## What you need to do
The lines to repeat are those below from the one containing "rodzicom codzienne czynności" down to the one containing "terhadap kesehatan dan", both included; reproduce them exactly and nothing else.

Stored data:
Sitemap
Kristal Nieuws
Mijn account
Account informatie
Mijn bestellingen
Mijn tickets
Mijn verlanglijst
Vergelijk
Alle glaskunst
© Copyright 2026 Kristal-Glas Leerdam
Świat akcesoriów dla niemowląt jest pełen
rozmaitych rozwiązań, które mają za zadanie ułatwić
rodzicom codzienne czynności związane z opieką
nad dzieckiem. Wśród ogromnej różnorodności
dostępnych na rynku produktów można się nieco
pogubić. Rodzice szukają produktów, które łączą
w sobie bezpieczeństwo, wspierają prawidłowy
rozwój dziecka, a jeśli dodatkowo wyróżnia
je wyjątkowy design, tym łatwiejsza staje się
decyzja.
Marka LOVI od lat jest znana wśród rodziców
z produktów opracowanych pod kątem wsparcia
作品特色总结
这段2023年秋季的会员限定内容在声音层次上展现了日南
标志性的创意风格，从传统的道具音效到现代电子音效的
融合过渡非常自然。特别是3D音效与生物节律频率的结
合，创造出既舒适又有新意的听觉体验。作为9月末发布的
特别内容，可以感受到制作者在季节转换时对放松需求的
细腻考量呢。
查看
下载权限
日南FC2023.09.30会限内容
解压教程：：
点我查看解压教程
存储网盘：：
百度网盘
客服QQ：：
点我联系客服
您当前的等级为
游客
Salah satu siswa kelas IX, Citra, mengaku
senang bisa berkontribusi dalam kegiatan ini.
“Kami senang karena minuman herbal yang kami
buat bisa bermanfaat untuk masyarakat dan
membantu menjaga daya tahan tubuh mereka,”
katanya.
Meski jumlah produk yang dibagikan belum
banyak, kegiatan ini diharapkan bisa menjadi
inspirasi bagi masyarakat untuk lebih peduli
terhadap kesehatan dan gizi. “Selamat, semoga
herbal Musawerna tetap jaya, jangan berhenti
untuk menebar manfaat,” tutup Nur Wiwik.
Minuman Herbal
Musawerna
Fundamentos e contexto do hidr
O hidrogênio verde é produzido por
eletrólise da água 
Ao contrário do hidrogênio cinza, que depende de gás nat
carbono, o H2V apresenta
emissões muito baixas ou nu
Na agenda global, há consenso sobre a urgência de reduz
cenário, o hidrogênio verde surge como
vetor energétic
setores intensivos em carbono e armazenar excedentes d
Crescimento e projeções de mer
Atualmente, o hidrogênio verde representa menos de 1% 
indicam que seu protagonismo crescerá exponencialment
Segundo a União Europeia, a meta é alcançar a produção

## Result for this task
rodzicom codzienne czynności związane z opieką
nad dzieckiem. Wśród ogromnej różnorodności
dostępnych na rynku produktów można się nieco
pogubić. Rodzice szukają produktów, które łączą
w sobie bezpieczeństwo, wspierają prawidłowy
rozwój dziecka, a jeśli dodatkowo wyróżnia
je wyjątkowy design, tym łatwiejsza staje się
decyzja.
Marka LOVI od lat jest znana wśród rodziców
z produktów opracowanych pod kątem wsparcia
作品特色总结
这段2023年秋季的会员限定内容在声音层次上展现了日南
标志性的创意风格，从传统的道具音效到现代电子音效的
融合过渡非常自然。特别是3D音效与生物节律频率的结
合，创造出既舒适又有新意的听觉体验。作为9月末发布的
特别内容，可以感受到制作者在季节转换时对放松需求的
细腻考量呢。
查看
下载权限
日南FC2023.09.30会限内容
解压教程：：
点我查看解压教程
存储网盘：：
百度网盘
客服QQ：：
点我联系客服
您当前的等级为
游客
Salah satu siswa kelas IX, Citra, mengaku
senang bisa berkontribusi dalam kegiatan ini.
“Kami senang karena minuman herbal yang kami
buat bisa bermanfaat untuk masyarakat dan
membantu menjaga daya tahan tubuh mereka,”
katanya.
Meski jumlah produk yang dibagikan belum
banyak, kegiatan ini diharapkan bisa menjadi
inspirasi bagi masyarakat untuk lebih peduli
terhadap kesehatan dan gizi. “Selamat, semoga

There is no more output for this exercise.